Satán, visto tanto como El Dador de Conocimiento en su forma angelical de Lucifer, así como El Padre de Mentira en su forma demoníaca, no se contradice en ninguna de sus identidades. La naturaleza no conoce formas ni conceptos, no conoce de géneros ni de verdades. Todos estas son mentiras a ojo de la naturaleza, mentiras convenientes que los humanos hemos construido para darle orden a las intuiciones. Mentiras que se han tambaleado con las inclemencias del tiempo, y que se han caído y reformado incontables veces. Quien acepta una verdad como absoluta, se miente borreguilmente de forma obligatoria, a conveniencia de la porción de su <todos nosotros>.

“¿Qué es entonces la verdad? Un ejército móvil de metáforas, metonimias, antropomorfismos, en resumidas cuentas, una suma de relaciones humanas que  han sido realzadas, extrapoladas, adornadas poética y retóricamente y que, después de un prolongado uso, a un pueblo le parecen fijas, canónicas, obligatorias: las verdades son ilusiones de las que se ha olvidado que lo son, metáforas que se han vuelto gastadas y sin fuerza sensible, monedas que han perdido su troquelado y no son ahora consideradas como monedas, sino como metal.”

-Friedrich Nietzsche; Sobre verdad y mentira en sentido extramoral-

De forma (quizá no tan) involuntaria, olvidamos que los conceptos y abstracciones no son más que metáfora e intuición, y que la fantasía tiene muchísimo más mérito en la construcción de lo objetivo y lo real, creemos en “esta manzana”, “este árbol”, “está irá”, “este Satanás hecho carne” como verdades más allá de las palabras, tal como los antiguos hechiceros alumbraban la oscuridad con su voz al darle nombre a las cosas. Creamos nuestra realidad al darle nombre a cuantas partes de ella nos plazca, tal como el alfarero le da forma al jarrón. En tanto somos conscientes de nuestro poder como Dioses creadores de realidad, ponemos la verdad a nuestra disposición en lugar de obsesionarnos con ella como algo deseable.
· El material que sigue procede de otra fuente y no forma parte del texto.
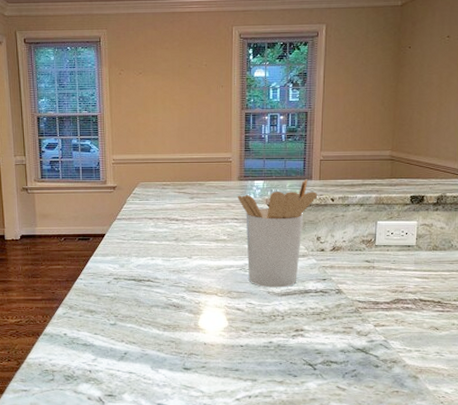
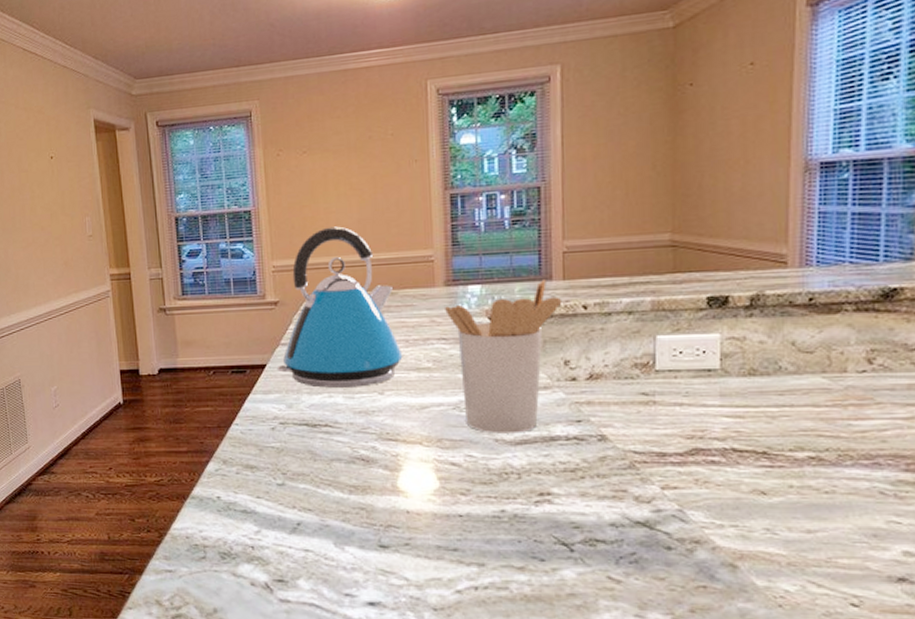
kettle: none [113,132,207,253] -> present [277,226,403,388]

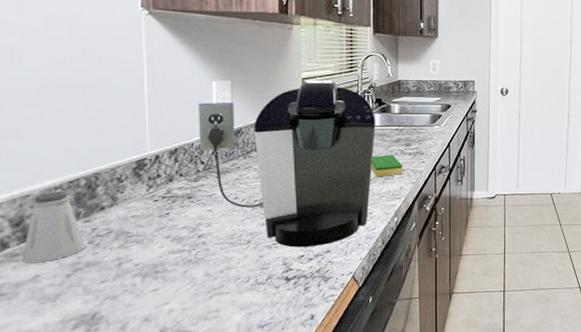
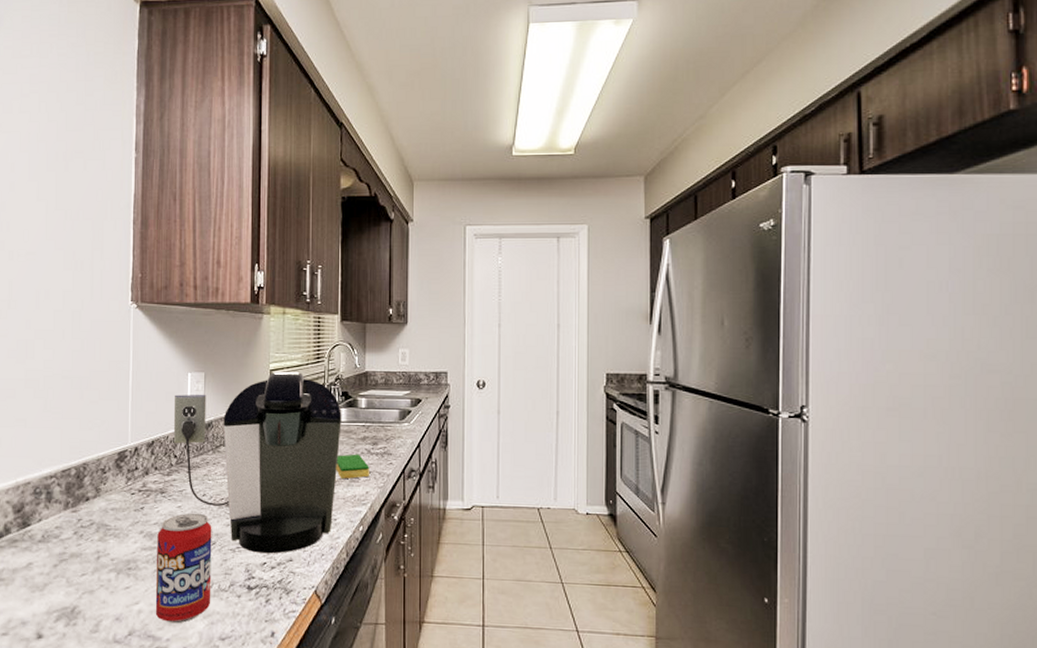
saltshaker: present [21,192,85,263] -> none [19,480,71,551]
beverage can: none [186,215,248,318] -> present [155,513,212,624]

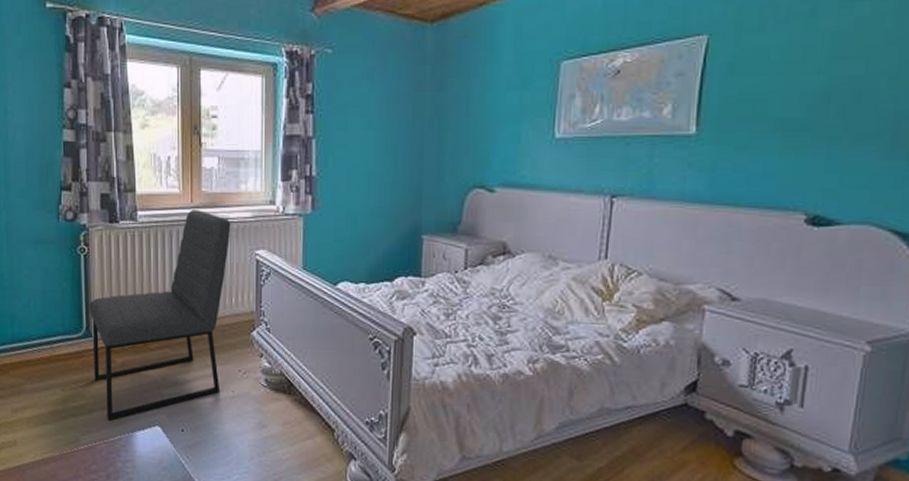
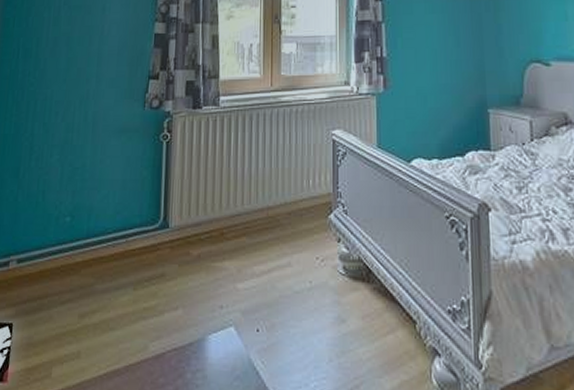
chair: present [89,210,231,420] -> none [168,93,309,322]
La objeción más escandalosa a este reclamo por el poder de crear, que se nos señalen por ser pretenciosos de la verdad, una acusación por el subjetivismo más puro y duro que raya en lo solipsista. A esos que los invade el terror de ser arrojados a la oscuridad del caos de la que tanto se han refugiado en la luz de sus conceptos objetivos <de cierto os digo> que el mayor de los esclavos de la subjetividad no es otro que aquel que pretende haber escapado de ella. Por la soberbia de saberse poseedores de la verdad han sido abrazados por el mayor de los engaños, como Jehová al prohibir aquel fruto, de haber llegado al fin de la historia. No hay nada más perfectible que la verdad de las verdades, esa verdad que se conoce y se predica como una “buena noticia”, la buena noticia que ya no hay nada que perfeccionar, ya no hay razón para cambiar ni avanzar, este es el fin del camino y ellos (así lo creen) han llegado primero.

Los Satanistas podemos ver en esas verdades los fragmentos de caos que las delimitan. Estando sujetas a las intuiciones de quien las experimenta y a la voluntad de quienes las predican. En cada una de esas verdades convenientes nos servimos de lo inconcluso para crear y expandir nuestro dominio. En el pasado, cuando las llagas en la piel eran manifestación de maldiciones demoníacas, aparecieron las brujas que con su intuición encontraron poder sanador en el caos de esa verdad, de su conocimiento heredamos una categoría nueva que originalmente formaba parte de un caos innombrable: La Medicina. Así la Magia se sirve del caos para manipular la realidad a imagen y semejanza del mago Satánico, Dios y dueño de su propio universo.